Even the Fukuoka SoftBank Hawks, who ultimately ended up with him, passed on the right-hander a few times during the 2010 draft before taking him as a fourth-choice developmental player.

Oh how he has developed.

Fast-forward almost a decade later and Senga is one of Japan’s top pitchers. On Saturday night in Fukuoka, he pitched in Game 1 of the Japan Series for the third time in as many years. Even after a slow start, he left the mound having thrown seven innings of one-run ball in SoftBank’s 7-2 win.

Game 1 was Senga’s third appearance of the postseason.
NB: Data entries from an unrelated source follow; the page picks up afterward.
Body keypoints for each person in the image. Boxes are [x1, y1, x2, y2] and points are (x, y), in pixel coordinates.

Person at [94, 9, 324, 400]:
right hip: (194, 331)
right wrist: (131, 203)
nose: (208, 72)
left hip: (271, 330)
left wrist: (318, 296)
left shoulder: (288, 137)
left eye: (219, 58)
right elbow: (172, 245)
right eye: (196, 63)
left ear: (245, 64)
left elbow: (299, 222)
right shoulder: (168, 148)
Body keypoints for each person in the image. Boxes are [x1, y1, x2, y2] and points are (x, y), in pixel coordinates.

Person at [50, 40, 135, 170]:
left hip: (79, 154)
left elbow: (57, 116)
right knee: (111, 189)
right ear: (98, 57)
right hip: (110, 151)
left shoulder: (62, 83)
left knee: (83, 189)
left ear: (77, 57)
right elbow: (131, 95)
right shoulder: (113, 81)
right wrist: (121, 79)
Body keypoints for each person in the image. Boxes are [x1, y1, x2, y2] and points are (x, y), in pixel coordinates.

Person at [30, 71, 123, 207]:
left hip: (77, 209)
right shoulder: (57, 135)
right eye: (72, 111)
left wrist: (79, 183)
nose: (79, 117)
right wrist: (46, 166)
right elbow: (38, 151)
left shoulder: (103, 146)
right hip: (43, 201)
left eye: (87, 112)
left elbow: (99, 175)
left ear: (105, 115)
He didn’t have a great start to the Pacific League Climax Series, allowing four runs in seven innings against the Tohoku Rakuten Golden Eagles in the first stage. He pitched in Game 3 of the final stage, striking out 10 over eight scoreless innings against the PL champion Seibu Lions.

“Pitching in the Japan Series is hard both physically and mentally,” Hawks manager Kimiyasu Kudo said. “He pitched for us during the Climax Series, and there wasn’t a lot of time between first stage and final stage and also between the climax and the end of the season. He’s probably been throwing through some fatigue but he’s giving everything he’s got. Even through all that, today, seven innings with one run allowed is pretty amazing.”

Senga gave up a home run to Shinnosuke Abe in the second inning on Saturday but not much else. From the third inning through the seventh, he allowed two hits, walked two and struck out four. He retired 11 straight batters at one point in that stretch.

Senga pitched with velocity, hitting 159 kph with his first pitch of the night, and flummoxed the Yomiuri batters with his array of pitches.

“Takuya told me we were going to use all my pitches to hold them down,” Senga said, referring to catcher Takuya Kai, who was also drafted as a developmental player in 2010. “So I just pitched and put my trust in Takuya.”

He was also aided by Yurisbel Gracial’s two-run homer in the second inning, which gave him the lead, and second baseman Taisei Makihara’s diving catch on a liner by Takumi Oshiro in the seventh.

“Makki saved me today,” said Senga, who earlier expressed his gratitude to Gracial. “I have to say thank you to him.”

Two hits and an error left Senga in a jam in the seventh with runners on second and third and two outs in a 3-1 game. Senga then leaned on his cutter, throwing four during a five-pitch at-bat against Shinnosuke Shigenobu. When the final one landed in Kai’s glove and the homeplate umpire called the strikeout, Senga showed some emotion with a fist pump.

Senga’s big night was the latest achievement in what’s been a strong run since the 2016 season. He has a 2.87 ERA in 633 1/3 regular-season innings from 2016-2019. He was 13-8 with a 2.79 ERA this season and set a career-high with an NPB-best 227 strikeouts.

Senga had an impressive showing for Samurai Japan during the 2017 World Baseball Classic and has been on the MLB radar for some time. While he’s expressed a desire to make the move, SoftBank has historically refused to post its players.

So for now, at least, the 26-year-old will continue to cause problems for NPB hitters.

He’s doing it on the biggest stage in NPB right now, having turned in another strong showing on Saturday in his third straight Game 1 start in the Japan Series. He’s only the third pitcher to start Game 1 of the series in three consecutive seasons.

“First of all, this is an incredible team to be able to make it for three straight seasons,” Senga said. “The only thing I was thinking of on the mound, however, was just giving our team a chance to win.”